ACTIVITY
Can you edit everything from the line containing "To access further" down through the line containing "Computer Algorithms by" so that "Big Idea" is replaced by "Main Goal" and nothing else changes? Give back only those lines, and leave out the pictures.

START RECORD EXTRACTS

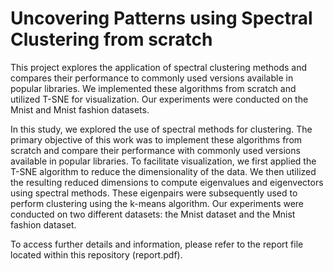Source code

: # Uncovering Patterns using Spectral Clustering from scratch
This project explores the application of spectral clustering methods and compares their performance to commonly used versions available in popular libraries. We implemented these algorithms from scratch and utilized T-SNE for visualization. Our experiments were conducted on the Mnist and Mnist fashion datasets.

In this study, we explored the use of spectral methods for clustering. The primary objective of this work was to implement these algorithms from scratch and compare their performance with commonly used versions available in popular libraries. To facilitate visualization, we first applied the T-SNE algorithm to reduce the dimensionality of the data. We then utilized the resulting reduced dimensions to compute eigenvalues and eigenvectors using spectral methods. These eigenpairs were subsequently used to perform clustering using the k-means algorithm. Our experiments were conducted on two different datasets: the Mnist dataset and the Mnist fashion dataset.

To access further details and information, please refer to the report file located within this repository (report.pdf).

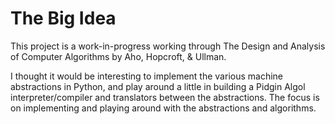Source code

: # The Big Idea

This project is a work-in-progress working through The Design and Analysis of
Computer Algorithms by Aho, Hopcroft, & Ullman.

I thought it would be interesting to implement the various machine abstractions
in Python, and play around a little in building a Pidgin Algol
interpreter/compiler and translators between the abstractions. The focus is on
implementing and playing around with the abstractions and algorithms.
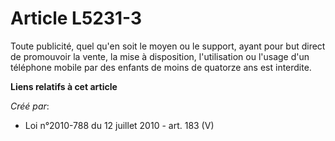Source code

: # Article L5231-3

Toute publicité, quel qu'en soit le moyen ou le support, ayant pour but direct de promouvoir la vente, la mise à disposition,
l'utilisation ou l'usage d'un téléphone mobile par des enfants de moins de quatorze ans est interdite.

**Liens relatifs à cet article**

_Créé par_:

  - Loi n°2010-788 du 12 juillet 2010 - art. 183 (V)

END RECORD EXTRACTS

RESPONSE
To access further details and information, please refer to the report file located within this repository (report.pdf).

Source code

: # The Main Goal

This project is a work-in-progress working through The Design and Analysis of
Computer Algorithms by Aho, Hopcroft, & Ullman.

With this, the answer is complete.